Claudia Kawas, MD, professor of neurology and neurobiology & behavior at University of California, Irvine, who is not connected to the current study, agreed that microinfarcts warrant more scrutiny by scientists studying cognitive decline and dementia.
“We've been going down the amyloid road for a long time,” said Dr. Kawas, who is the principal investigator for another community-based aging study called The 90+ Study. “We may not be paying attention to other important things right under our nose.”
She said researchers need to look beyond the commonly-accepted risk factors for vascular disease and stroke, such as high blood pressure and diabetes, to determine what other factors might be involved with microinfarcts. She is interested in the possible role of low blood pressure and is writing a grant proposal to examine 24-hour ambulatory blood pressures in non-demented 90+ Study participants.

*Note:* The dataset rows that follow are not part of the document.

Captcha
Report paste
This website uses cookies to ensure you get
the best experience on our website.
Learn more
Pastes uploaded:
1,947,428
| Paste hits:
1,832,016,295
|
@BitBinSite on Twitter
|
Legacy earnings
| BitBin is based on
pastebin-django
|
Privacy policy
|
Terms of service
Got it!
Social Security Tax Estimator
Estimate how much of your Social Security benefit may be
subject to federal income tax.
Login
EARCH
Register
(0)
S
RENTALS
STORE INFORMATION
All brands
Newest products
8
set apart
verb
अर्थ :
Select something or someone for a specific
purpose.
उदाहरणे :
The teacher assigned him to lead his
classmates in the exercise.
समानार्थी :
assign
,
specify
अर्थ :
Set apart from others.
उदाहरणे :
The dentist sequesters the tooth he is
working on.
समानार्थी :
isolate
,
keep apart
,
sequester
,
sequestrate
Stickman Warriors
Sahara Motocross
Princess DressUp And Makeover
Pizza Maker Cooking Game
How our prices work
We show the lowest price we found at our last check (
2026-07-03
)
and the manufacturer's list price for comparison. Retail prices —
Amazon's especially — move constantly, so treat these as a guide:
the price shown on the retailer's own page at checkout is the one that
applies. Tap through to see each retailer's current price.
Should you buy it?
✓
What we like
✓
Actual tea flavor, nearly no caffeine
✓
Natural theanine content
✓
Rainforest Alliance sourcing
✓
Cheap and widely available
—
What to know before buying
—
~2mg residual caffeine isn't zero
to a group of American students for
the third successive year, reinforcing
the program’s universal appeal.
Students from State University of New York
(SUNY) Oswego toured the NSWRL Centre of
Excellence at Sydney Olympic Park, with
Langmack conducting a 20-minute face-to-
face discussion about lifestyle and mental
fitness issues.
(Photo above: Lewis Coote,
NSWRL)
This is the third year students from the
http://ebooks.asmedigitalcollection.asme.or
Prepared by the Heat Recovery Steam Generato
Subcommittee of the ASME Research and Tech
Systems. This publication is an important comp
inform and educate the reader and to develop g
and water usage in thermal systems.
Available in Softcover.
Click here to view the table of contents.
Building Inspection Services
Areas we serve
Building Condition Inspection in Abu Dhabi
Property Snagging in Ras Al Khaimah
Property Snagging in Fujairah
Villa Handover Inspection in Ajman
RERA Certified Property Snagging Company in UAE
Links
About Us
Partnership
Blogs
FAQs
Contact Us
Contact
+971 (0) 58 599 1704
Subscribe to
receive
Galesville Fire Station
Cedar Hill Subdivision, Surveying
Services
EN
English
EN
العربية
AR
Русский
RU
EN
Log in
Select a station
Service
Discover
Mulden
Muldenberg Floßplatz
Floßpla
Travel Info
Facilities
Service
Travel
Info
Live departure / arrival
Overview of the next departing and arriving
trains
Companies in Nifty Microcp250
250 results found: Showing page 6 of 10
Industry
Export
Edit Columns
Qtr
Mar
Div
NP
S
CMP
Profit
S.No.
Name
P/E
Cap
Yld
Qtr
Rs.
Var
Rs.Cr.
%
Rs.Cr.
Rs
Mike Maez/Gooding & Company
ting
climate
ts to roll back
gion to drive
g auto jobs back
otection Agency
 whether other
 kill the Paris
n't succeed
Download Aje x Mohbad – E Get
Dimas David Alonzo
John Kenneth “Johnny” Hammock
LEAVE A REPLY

The plan is to see whether low blood pressure during the day or night is related to the development of dementia and cognitive decline and whether it is associated with the prevalence of microinfarcts at autopsy.
“We need to first understand what is the relation of these microinfarcts to cognitive outcome and then we need to understand the risk factors and protective factors and to see if any of them are modifiable,” Dr. Kawas said. She said microinfarcts are probably “kind of like wrinkles. You accumulate them over a lifetime.”